- Price Stability: Aiming to maintain a constant value, and thereby reduce volatility compared to other forms of digital currency, stablecoins are often pegged to a government-owned currency. For example, a developing regulatory framework establishes 1:1 U.S. dollar (USD) backing for stablecoins.
- Liquidity and Accessibility: Stablecoins offer a reliable medium of exchange and store of value that are suitable for everyday transactions. Transactions in any currency can be made 24 hours a day, seven days a week, 365 days a year, and can be settled nearly instantaneously. This is a vast improvement compared to traditional payment methods that can take hours or days, or perhaps longer for foreign transactions.
- Transparency and Accountability: Stablecoins use blockchain technology — essentially, a public digital ledger that securely stores transaction data across a computer network. Utilizing its unique features of decentralization and transparency, users can perform real-time audits to verify transaction activity and track cash flow. Stablecoins can also be integrated with smart contracts, which are computer programs that automatically check information and execute transactions in the blockchain. Additionally, there have been early efforts to address consumer protections in the evolving regulatory environment.
Cross-Border Potential
Along with benefits that can increase business efficiency and reduce volatility, stablecoins have large potential to upgrade cross-border payments, whether they are foreign exchange transactions or USD payments. Businesses that frequently transact with global vendors, pay employees and contractors who are based outside the U.S., or perform services for overseas entities may encounter common issues, such as slow transfers, burdensome “middlemen,” costly fees and opaque transaction processes that create opportunities for error or fraud.

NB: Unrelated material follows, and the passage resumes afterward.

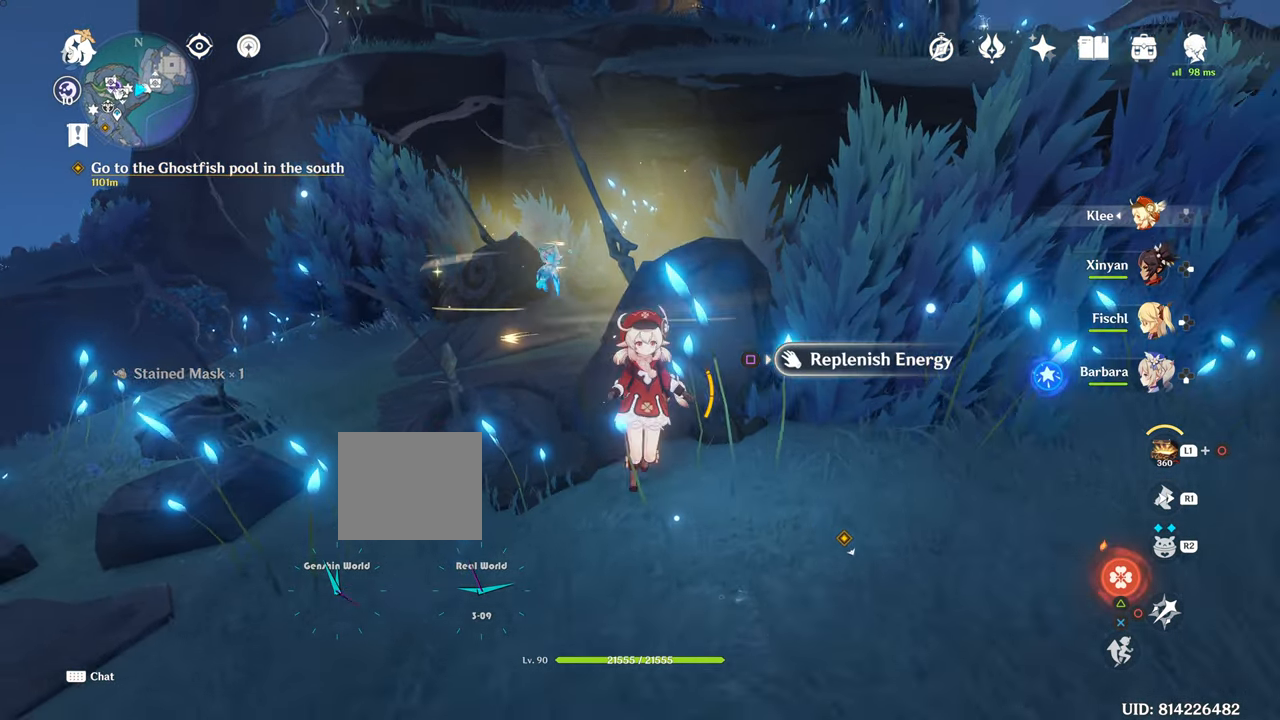
Gameplay with a controller (PlayStation layout); each line is a JSON object with the inputs held at the frame after it. "events" lists button and stick changes between this image and that frame as [ms after this image, input, new state], when the widget could be followed in between. Not read: L3.
{"buttons": [], "left_stick": "down", "right_stick": "center", "events": [[17, "TRIANGLE", "up"]]}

With the promised use cases of stablecoins, however, businesses can bypass the intermediaries involved in international transactions. The parties do not even need traditional bank accounts in the respective countries because stablecoins can be deposited into or sent from digital wallets.
Meanwhile, the infrastructure for wider stablecoin adoption in cross-border payments is rapidly building. A new international messaging standard for payments, ISO 20022, was implemented by many institutions in 2025, enabling banks to more easily adopt new services, including stablecoins. The bank-owned cooperative that manages the messaging network, SWIFT, recently launched a service to enhance cross-border payments and is developing its own blockchain technology to support stablecoins and tokenized deposits. It all adds up to an emerging international payment ecosystem that will be more accommodating to digital currencies in the near future.
Are Stablecoins the Future of Payments?
Innovation almost always challenges an industry’s status quo, and often a more efficient and more accessible solution will displace established processes. Concerning stablecoins, the option is more likely to enhance the existing global payment structure than eliminate it.
Financial institutions of all sizes recognize that reality, and many are in different stages of planning for or developing their own stablecoin solutions. As a leader in innovation, demonstrated by past adoptions of tools and protocols that provide modernized and secure transactions, FNB is also taking steps to embrace the future of payments and ensure that clients soon have better flexibility and connectivity than ever before.
About the GENIUS Act
In 2025, Congress passed the Guiding and Establishing National Innovation for U.S. Stablecoins (GENIUS) Act, which was then signed into law with the intention to set industry standards and protect consumers as stablecoins increasingly enter the mainstream. Among the law’s key provisions:
- Definitions: The GENIUS Act defines a “payment stablecoin” as a digital asset used as a means of payment or settlement and redeemable for a fixed amount, but not digital assets that are national currencies, bank deposits or securities under federal securities laws.
- Permitted Issuers: The act limits issuance to “permitted payment stablecoin issuers” (PPSIs), including banks, credit unions and qualified non-bank entities.
- 1:1 Reserve Backing: Stablecoins must be fully backed by high-quality, liquid assets, such as cash, government securities or deposits at insured institutions.
- Oversight, Protection and Security: The legislation outlines certain federal and state regulatory oversight structures, ensures stablecoin holders have priority in the event of issuer insolvency, and addresses national security and anti-money laundering (AML) concerns.